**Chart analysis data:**

BEGIN

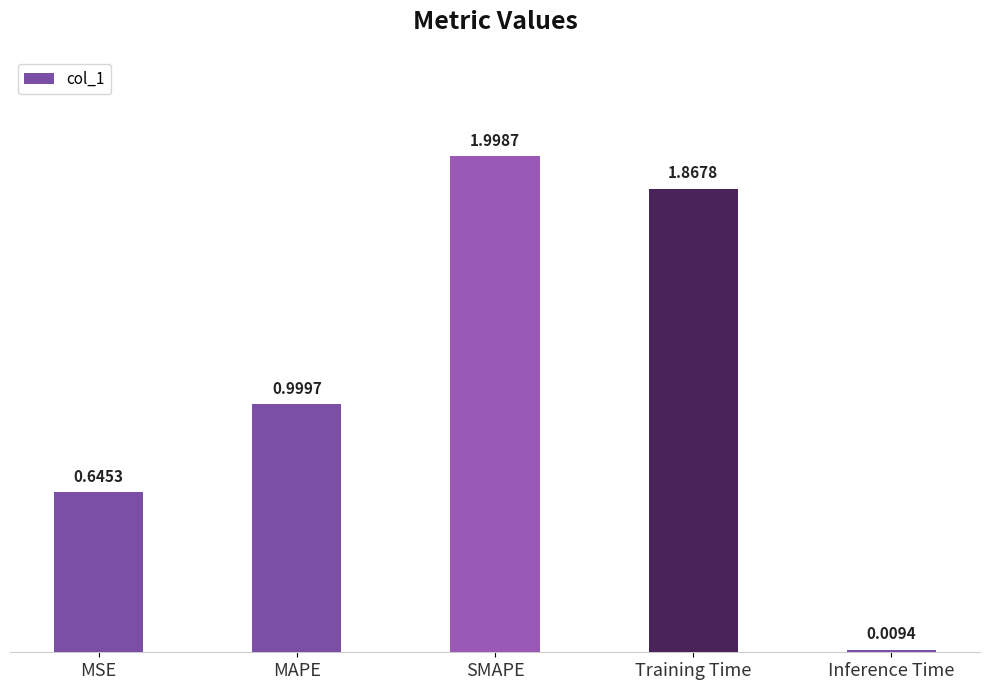

Between Inference Time and Training Time, which is larger?

Training Time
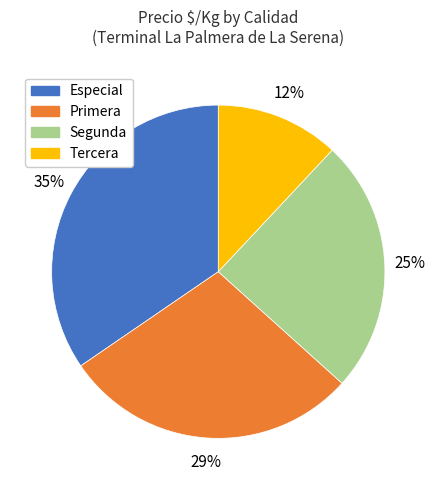

What is the ratio of the value at Tercera to the value at Primera?

0.4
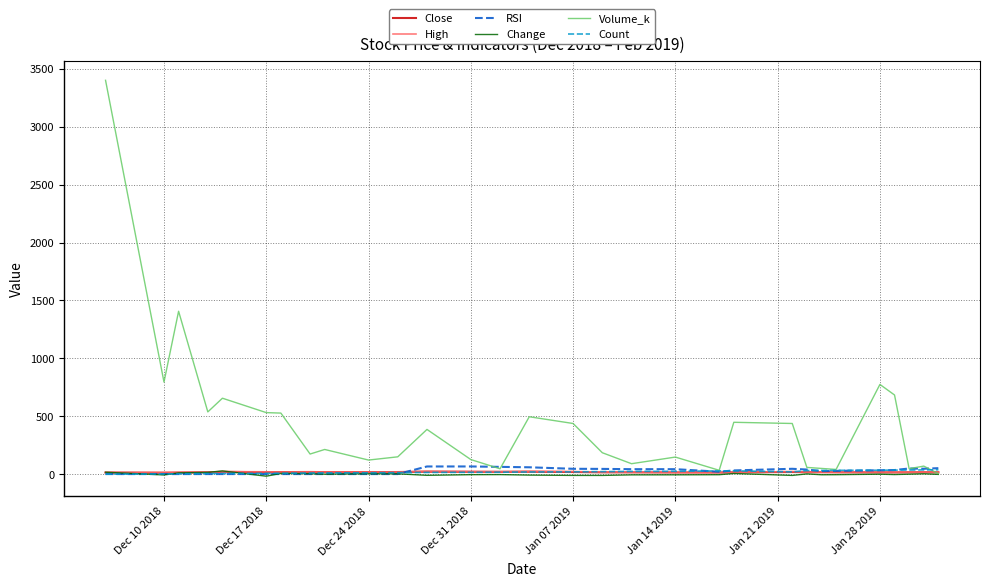

Which series ends up on top after the final intersection of Count and Volume_k?

Count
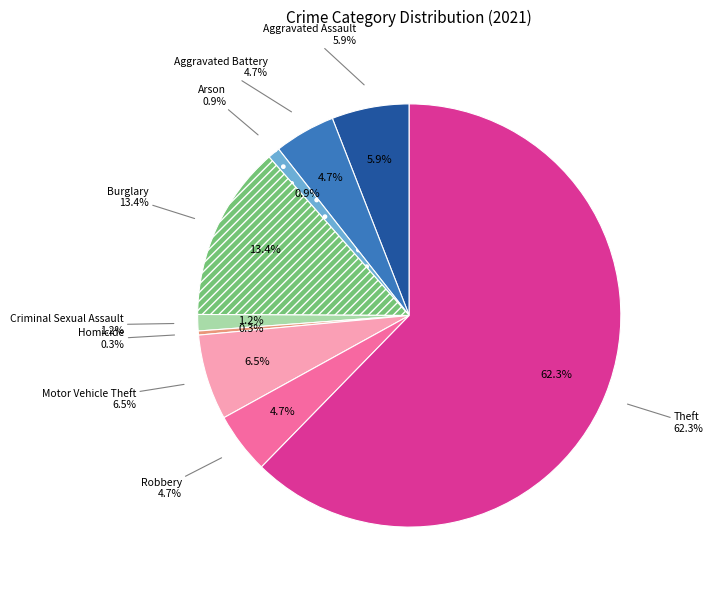

Is it true that Motor Vehicle Theft is 1% of the pie?

False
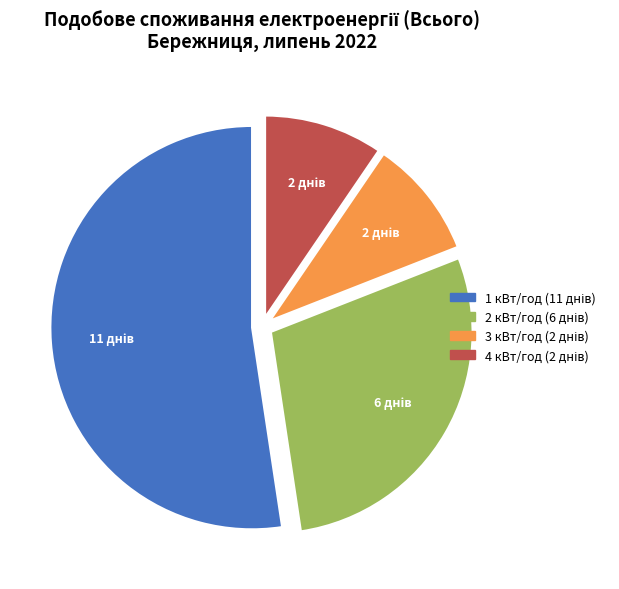

How many segments does this pie chart have?

4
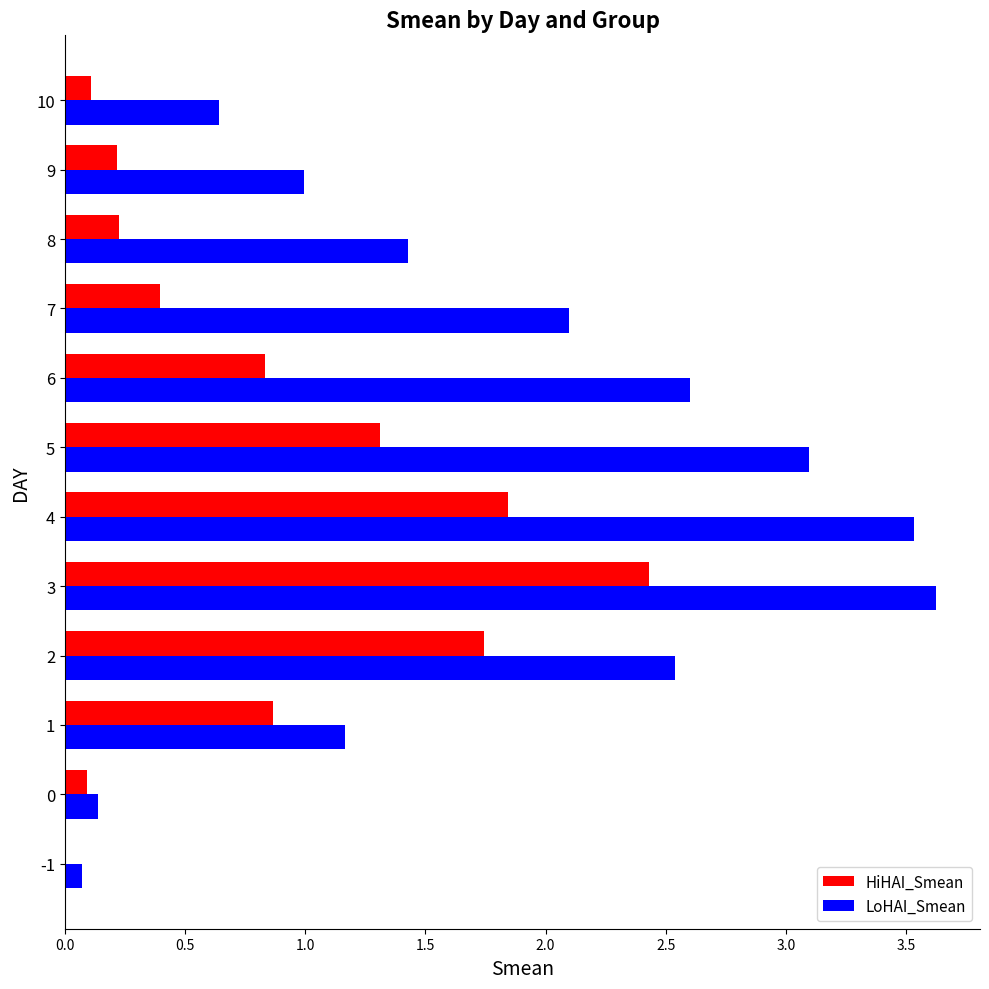

What is the average value of the HiHAI_Smean series?

0.8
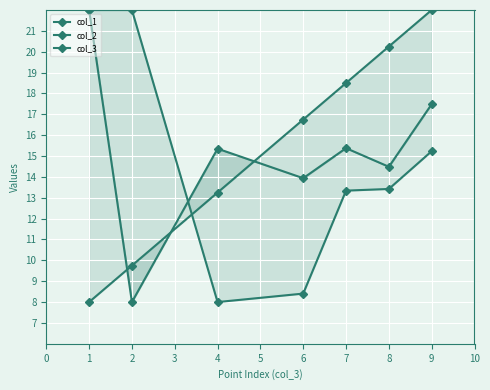

What is the maximum value for col_3?

22.0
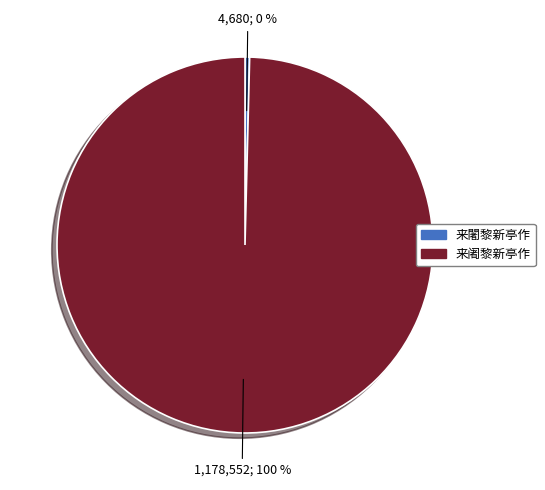

Is the sum of 来阇黎新亭作 and 来闍黎新亭作 greater than half?

Yes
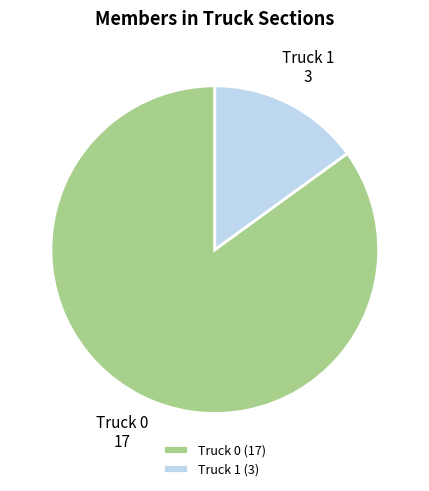

Rank the categories by value from highest to lowest.

Truck 0, Truck 1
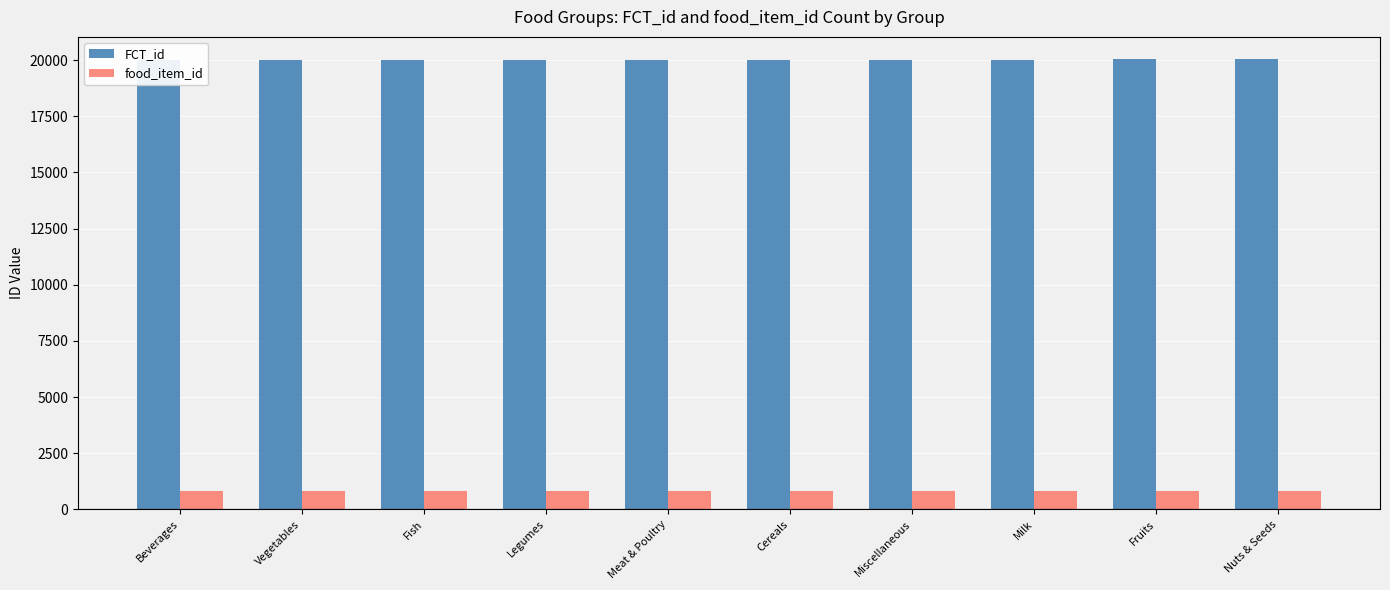

Is it true that FCT_id equals 26549.6 at Cereals?

False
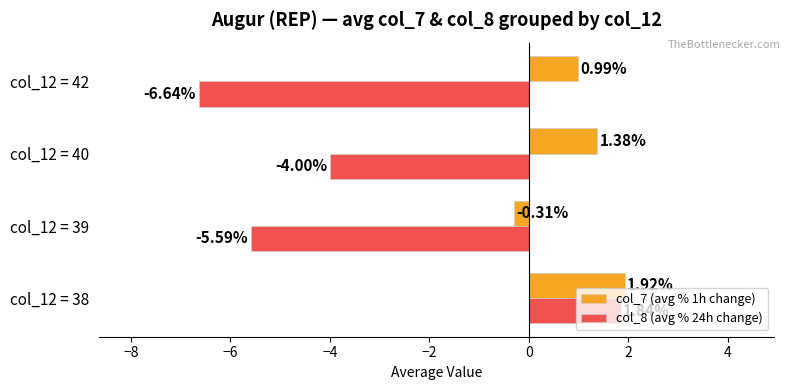

Between col_12 = 38 and col_12 = 40, which series saw the biggest shift?

col_8 (avg % 24h change)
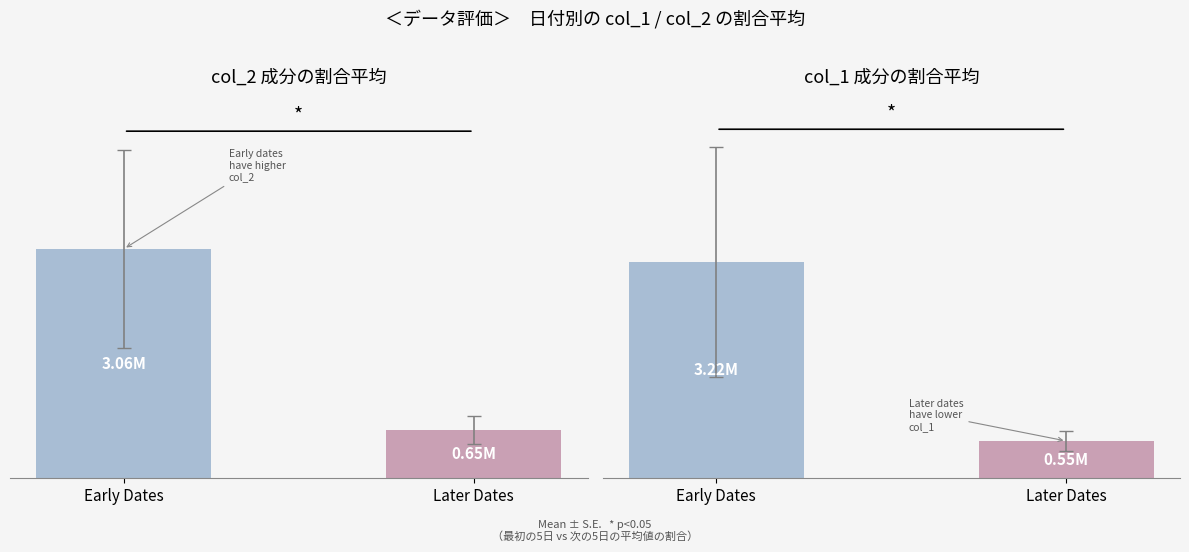

Reading right to left, extract all data points from this chart.

col_2: Later Dates=646208	Early Dates=3056186
col_1: Later Dates=554200	Early Dates=3217800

END

**Problem details:** Transcribe every item above word for word, leaving out the pictures.

**The answer:**
Between Inference Time and Training Time, which is larger?

Training Time

What is the ratio of the value at Tercera to the value at Primera?

0.4

Which series ends up on top after the final intersection of Count and Volume_k?

Count

Is it true that Motor Vehicle Theft is 1% of the pie?

False

How many segments does this pie chart have?

4

What is the average value of the HiHAI_Smean series?

0.8

What is the maximum value for col_3?

22.0

Is the sum of 来阇黎新亭作 and 来闍黎新亭作 greater than half?

Yes

Rank the categories by value from highest to lowest.

Truck 0, Truck 1

Is it true that FCT_id equals 26549.6 at Cereals?

False

Between col_12 = 38 and col_12 = 40, which series saw the biggest shift?

col_8 (avg % 24h change)

Reading right to left, extract all data points from this chart.

col_2: Later Dates=646208	Early Dates=3056186
col_1: Later Dates=554200	Early Dates=3217800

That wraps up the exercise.